What you will do: Reproduce each line of the following material exactly, omitting the images.

Input data:
◇ ◇ ◇ ◇
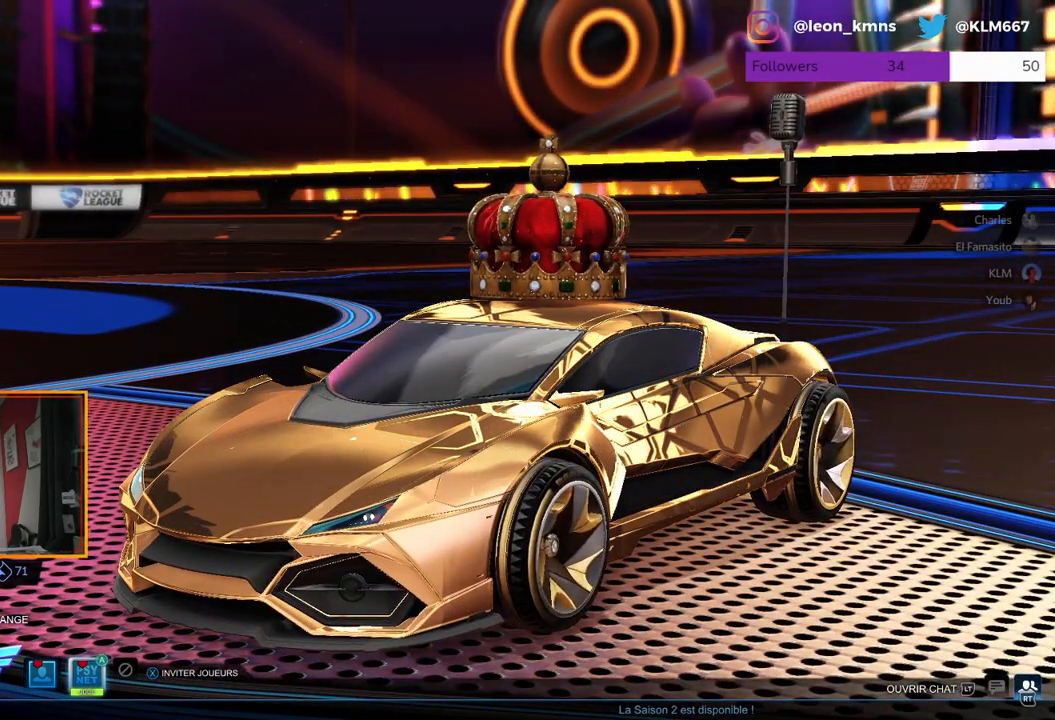
{"buttons": [], "left_stick": "center", "right_stick": "center", "events": [[100, "A", "up"]]}
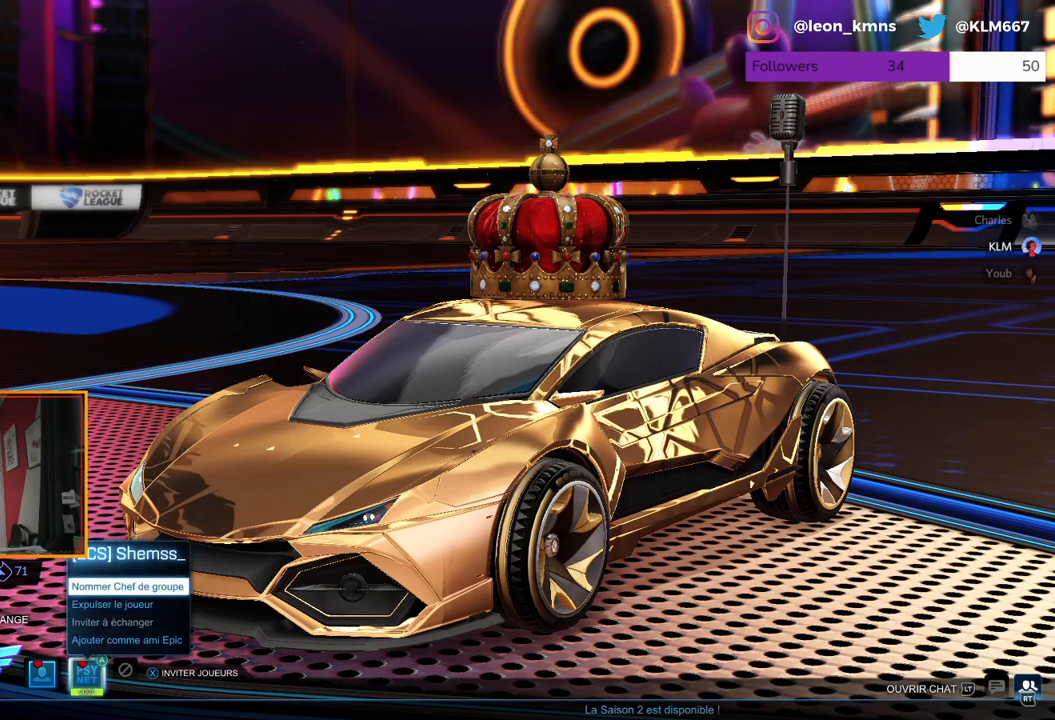
{"buttons": [], "left_stick": "center", "right_stick": "center", "events": []}
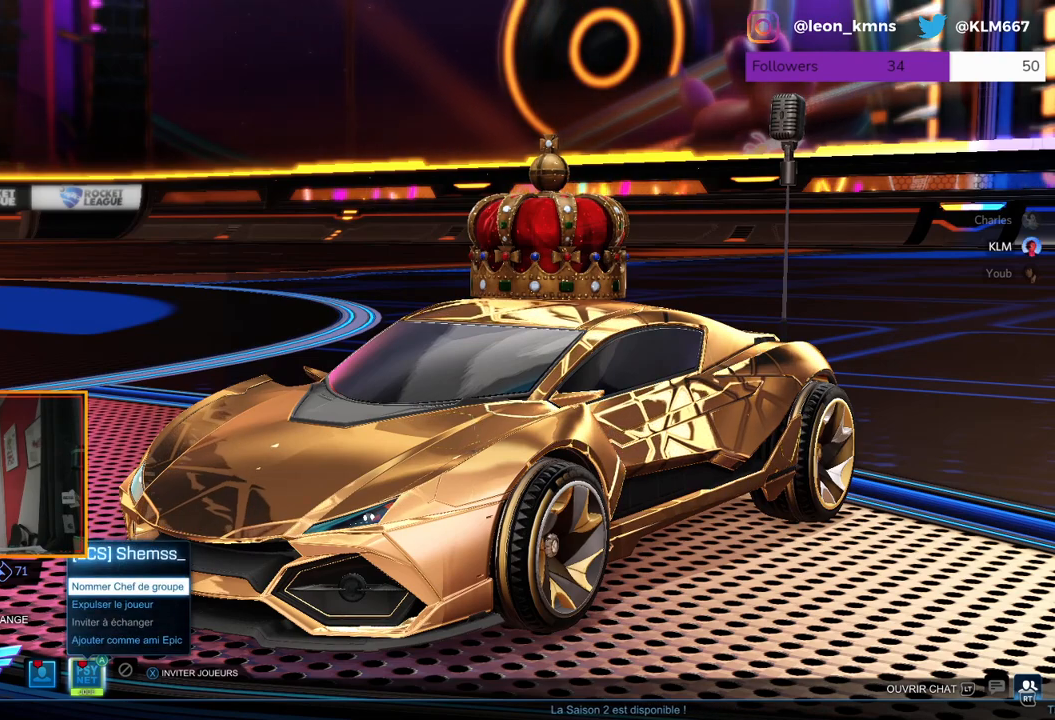
{"buttons": [], "left_stick": "center", "right_stick": "center", "events": []}
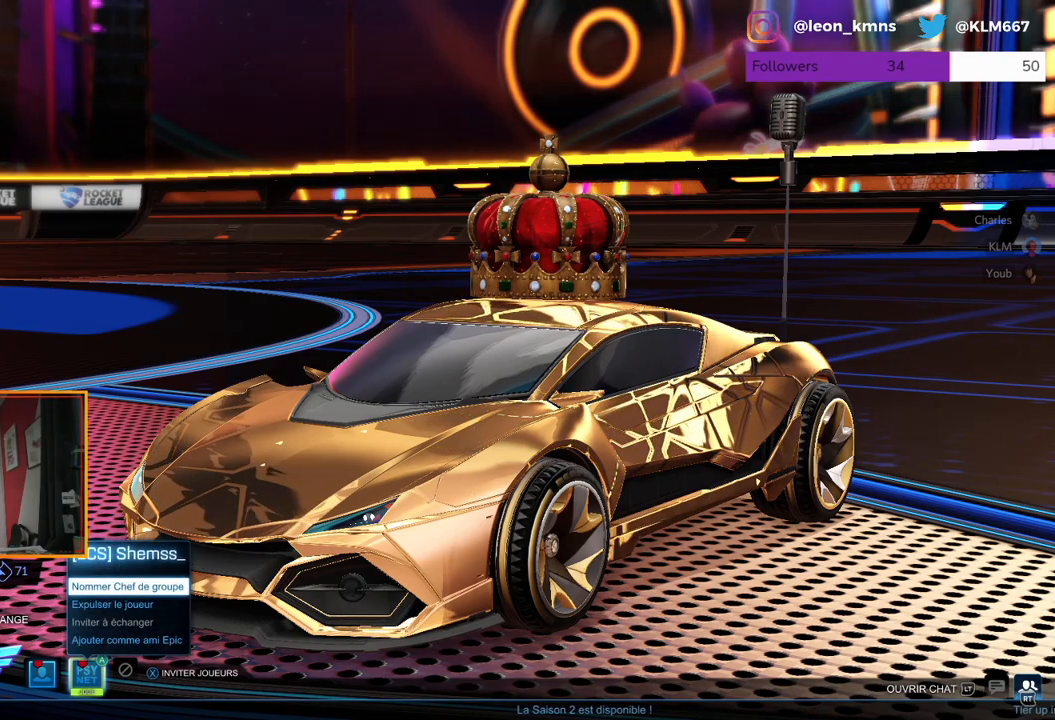
{"buttons": [], "left_stick": "up", "right_stick": "center", "events": [[17, "left_stick", "down"], [200, "left_stick", "center"], [383, "left_stick", "up"]]}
◇ ◇ ◇ ◇
Written solution:
{"buttons": [], "left_stick": "center", "right_stick": "center", "events": [[100, "A", "up"]]}
{"buttons": [], "left_stick": "center", "right_stick": "center", "events": []}
{"buttons": [], "left_stick": "center", "right_stick": "center", "events": []}
{"buttons": [], "left_stick": "up", "right_stick": "center", "events": [[17, "left_stick", "down"], [200, "left_stick", "center"], [383, "left_stick", "up"]]}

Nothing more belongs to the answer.